At one point Hawn quipped about his responses to opposition MPs:  "I hope I haven't been too supportive."

One of the more controversial provisions of the new bill is the complete elimination of the use of VICs as ID on voting day. VICs are mailed to every potential voter Elections Canada has managed to find an address for. Receiving a card means the recipient is on the list of voters, but must still provide ID in order to cast a ballot.

Bill Casey says independent MPs treated unfairly

Bill Casey, a former Conservative MP from Nova Scotia who ended his career sitting as an Independent because of a dispute with the government, also appeared as a witness Thursday.

Casey complained that independent MPs are at a disadvantage because they can't raise funds for elections in the same manner as MPs who are running under a party's banner. Casey explained donors can give donations totalling up to $1,200 a year to partisan candidates, but can only give once per election cycle to someone running as an independent.

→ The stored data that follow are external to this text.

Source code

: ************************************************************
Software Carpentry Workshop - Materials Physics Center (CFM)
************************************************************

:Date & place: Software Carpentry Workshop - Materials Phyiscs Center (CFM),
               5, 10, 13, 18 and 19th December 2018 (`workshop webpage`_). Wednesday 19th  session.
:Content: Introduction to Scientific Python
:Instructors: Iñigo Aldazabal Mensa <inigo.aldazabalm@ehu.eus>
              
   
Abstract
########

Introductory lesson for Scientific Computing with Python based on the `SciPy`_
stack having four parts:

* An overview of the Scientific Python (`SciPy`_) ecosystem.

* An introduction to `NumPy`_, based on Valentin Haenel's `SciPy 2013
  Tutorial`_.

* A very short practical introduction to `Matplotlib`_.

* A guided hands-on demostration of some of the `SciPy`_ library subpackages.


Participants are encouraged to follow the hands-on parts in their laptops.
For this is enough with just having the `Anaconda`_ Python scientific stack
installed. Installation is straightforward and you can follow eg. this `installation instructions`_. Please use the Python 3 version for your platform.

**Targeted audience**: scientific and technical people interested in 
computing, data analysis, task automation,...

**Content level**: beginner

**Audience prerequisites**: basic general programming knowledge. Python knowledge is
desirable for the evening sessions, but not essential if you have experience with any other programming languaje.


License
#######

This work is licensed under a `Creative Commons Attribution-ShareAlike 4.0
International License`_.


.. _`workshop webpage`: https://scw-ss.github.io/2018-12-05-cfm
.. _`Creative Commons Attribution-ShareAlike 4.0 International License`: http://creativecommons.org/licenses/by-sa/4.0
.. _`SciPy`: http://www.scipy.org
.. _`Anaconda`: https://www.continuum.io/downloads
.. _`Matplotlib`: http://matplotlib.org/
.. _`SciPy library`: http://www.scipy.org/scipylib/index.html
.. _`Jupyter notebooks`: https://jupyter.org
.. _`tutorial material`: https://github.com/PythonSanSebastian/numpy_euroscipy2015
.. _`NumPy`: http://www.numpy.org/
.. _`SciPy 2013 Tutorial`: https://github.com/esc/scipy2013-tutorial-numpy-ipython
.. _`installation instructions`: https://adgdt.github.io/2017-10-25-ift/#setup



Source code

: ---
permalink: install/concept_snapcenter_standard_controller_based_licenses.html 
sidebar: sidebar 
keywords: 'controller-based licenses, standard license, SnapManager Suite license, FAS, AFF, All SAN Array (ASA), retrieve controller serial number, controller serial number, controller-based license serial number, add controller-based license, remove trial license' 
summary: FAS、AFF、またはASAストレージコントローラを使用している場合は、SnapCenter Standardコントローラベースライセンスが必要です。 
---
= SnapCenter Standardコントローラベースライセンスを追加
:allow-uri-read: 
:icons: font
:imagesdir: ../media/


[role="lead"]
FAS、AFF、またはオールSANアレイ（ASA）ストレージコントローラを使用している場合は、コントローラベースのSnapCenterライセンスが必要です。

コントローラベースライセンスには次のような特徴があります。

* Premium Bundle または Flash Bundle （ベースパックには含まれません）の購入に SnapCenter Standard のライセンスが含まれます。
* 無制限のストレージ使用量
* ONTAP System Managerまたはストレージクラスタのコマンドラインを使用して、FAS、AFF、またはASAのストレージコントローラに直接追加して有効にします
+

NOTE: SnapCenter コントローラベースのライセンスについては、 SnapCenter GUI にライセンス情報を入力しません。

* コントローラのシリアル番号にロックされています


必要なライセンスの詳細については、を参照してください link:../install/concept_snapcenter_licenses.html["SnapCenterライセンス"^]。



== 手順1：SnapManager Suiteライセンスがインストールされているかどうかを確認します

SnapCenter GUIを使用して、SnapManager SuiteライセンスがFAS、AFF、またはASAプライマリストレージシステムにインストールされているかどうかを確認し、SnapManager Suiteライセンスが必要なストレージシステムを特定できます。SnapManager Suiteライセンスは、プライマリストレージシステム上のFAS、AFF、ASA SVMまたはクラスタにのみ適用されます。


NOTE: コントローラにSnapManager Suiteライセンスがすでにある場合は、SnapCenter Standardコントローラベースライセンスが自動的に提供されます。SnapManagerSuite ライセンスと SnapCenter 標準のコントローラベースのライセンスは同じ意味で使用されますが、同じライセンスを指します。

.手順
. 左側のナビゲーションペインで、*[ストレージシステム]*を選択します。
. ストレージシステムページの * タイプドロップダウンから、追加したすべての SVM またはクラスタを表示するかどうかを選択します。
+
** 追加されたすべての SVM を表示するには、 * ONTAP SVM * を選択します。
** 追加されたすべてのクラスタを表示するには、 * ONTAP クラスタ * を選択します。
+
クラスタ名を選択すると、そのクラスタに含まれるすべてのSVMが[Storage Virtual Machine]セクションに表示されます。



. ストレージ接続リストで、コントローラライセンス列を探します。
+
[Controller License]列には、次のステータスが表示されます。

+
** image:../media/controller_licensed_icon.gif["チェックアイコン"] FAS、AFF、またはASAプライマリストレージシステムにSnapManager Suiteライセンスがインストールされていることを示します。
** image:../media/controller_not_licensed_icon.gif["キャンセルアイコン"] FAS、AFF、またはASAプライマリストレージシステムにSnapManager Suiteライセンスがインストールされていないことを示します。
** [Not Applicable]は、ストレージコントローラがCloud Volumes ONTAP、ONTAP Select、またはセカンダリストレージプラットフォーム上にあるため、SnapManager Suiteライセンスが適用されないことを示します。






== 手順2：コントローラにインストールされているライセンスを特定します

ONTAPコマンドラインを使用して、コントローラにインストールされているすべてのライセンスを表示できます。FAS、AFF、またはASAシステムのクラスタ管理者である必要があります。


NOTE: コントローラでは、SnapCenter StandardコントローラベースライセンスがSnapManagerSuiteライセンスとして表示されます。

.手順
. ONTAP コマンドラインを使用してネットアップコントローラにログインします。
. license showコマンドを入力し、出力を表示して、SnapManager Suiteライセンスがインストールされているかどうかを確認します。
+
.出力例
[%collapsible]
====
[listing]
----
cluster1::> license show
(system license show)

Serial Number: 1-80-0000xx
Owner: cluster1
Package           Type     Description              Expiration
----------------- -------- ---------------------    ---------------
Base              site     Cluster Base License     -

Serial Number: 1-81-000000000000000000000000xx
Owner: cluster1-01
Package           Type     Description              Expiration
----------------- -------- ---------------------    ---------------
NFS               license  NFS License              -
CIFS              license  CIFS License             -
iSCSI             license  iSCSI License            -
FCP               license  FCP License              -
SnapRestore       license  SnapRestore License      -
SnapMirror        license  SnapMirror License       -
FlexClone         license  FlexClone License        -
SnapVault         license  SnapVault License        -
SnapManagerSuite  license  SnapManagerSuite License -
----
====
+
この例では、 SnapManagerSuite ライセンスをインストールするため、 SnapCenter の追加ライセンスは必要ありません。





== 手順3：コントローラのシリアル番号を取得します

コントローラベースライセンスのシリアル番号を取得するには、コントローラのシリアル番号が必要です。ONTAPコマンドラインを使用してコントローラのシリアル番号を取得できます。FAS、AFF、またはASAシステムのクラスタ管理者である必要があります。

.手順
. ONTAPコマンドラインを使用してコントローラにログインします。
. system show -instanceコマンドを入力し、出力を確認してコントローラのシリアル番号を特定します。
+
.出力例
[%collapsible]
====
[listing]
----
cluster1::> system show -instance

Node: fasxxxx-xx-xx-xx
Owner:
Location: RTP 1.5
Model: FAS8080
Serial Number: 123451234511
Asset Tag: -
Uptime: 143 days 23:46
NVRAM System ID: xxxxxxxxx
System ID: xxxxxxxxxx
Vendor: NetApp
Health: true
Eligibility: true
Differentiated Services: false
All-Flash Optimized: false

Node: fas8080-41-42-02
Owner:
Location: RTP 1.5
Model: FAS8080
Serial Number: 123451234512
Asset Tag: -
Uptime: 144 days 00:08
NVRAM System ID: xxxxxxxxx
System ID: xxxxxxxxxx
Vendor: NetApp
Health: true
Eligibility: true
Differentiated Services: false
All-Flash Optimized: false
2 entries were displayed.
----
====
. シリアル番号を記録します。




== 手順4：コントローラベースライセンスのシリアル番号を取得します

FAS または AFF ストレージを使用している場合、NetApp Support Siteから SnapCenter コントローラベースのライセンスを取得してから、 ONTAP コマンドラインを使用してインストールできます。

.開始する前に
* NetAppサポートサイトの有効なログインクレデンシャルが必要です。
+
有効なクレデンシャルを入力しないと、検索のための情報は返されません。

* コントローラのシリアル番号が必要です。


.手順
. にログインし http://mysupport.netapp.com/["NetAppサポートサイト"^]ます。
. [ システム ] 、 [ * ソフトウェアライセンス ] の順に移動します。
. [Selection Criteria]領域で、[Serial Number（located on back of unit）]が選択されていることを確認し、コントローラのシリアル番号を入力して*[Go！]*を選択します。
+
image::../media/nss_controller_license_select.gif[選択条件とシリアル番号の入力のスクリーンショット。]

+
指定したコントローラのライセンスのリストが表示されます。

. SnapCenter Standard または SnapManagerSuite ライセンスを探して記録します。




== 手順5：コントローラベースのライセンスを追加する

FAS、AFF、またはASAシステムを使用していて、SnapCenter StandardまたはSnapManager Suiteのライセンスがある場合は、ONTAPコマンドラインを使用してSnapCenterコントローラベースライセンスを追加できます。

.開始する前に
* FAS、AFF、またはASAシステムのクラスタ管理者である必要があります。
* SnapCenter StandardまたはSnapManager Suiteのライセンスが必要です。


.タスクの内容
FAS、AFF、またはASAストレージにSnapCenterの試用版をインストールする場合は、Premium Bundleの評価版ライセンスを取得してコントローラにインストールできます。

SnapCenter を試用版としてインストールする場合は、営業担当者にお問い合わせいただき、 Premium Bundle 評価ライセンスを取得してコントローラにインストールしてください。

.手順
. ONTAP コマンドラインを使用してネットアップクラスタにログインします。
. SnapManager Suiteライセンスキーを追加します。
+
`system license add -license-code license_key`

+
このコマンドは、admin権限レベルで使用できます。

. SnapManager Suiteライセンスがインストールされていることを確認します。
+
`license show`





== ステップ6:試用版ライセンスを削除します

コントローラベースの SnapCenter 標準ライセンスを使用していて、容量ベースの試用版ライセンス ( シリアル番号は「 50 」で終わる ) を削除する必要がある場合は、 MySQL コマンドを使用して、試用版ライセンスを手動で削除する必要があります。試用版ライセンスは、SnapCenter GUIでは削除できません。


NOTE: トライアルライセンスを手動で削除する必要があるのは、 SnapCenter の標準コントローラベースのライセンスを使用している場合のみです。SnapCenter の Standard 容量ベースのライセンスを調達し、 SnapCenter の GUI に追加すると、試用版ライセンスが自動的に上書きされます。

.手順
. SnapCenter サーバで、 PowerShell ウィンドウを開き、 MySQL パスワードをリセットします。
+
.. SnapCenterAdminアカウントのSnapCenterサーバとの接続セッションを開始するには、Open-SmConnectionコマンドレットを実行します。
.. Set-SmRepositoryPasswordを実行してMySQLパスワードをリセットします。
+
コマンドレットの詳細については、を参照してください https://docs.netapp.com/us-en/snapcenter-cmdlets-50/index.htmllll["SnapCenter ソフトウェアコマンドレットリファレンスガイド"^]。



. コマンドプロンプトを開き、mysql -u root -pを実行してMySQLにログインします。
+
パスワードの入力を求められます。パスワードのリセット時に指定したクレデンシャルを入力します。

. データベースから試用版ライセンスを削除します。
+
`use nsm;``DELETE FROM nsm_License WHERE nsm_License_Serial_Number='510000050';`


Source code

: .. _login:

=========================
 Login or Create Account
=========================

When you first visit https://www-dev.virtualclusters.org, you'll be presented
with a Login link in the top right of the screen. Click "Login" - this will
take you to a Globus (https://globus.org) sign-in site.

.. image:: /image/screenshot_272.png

At one point, NDP committee member Craig Scott gave some of his time to Brent Rathgeber, a former Conservative MP who currently sits as an Independent. Rathgeber talked about the absurdity of having to run in 2015 against a Conservative Party candidate who will enjoy the benefit of surplus funds that Rathgeber himself raised for his former riding association.

Casey pointed out that Elections Canada has twice recommended that financing rules for Independents be reformed, and said that perhaps the word "fair" in the Fair Elections Act isn't appropriate.

In response, Conservative MP Scott Reid said he agrees that the unequal rules for independent candidates may violate the Charter of Rights and Freedoms, which he said guarantees not only the right to vote, but the right for any qualified person to run for election.

Senators also hear from witnesses

A Senate committee that is also studying the election reform bill, was hearing from former B.C. elections chief Harry Neufeld Thursday.

Neufeld, who has previously appeared at the Commons committee, said he planned to focus on three contentious aspects of the bill.

In pre-released speaking notes, Neufeld says he will address a part of the bill that allows federal election candidates to appoint central poll supervisors to work an election.

Currently, candidates have the power to name deputy returning officers and poll clerks, but Neufeld notes the position of central poll supervisor is a more crucial job and should be filled by a neutral party, not a partisan. He also recommends that all election day workers should be hired on merit, not on political affiliation.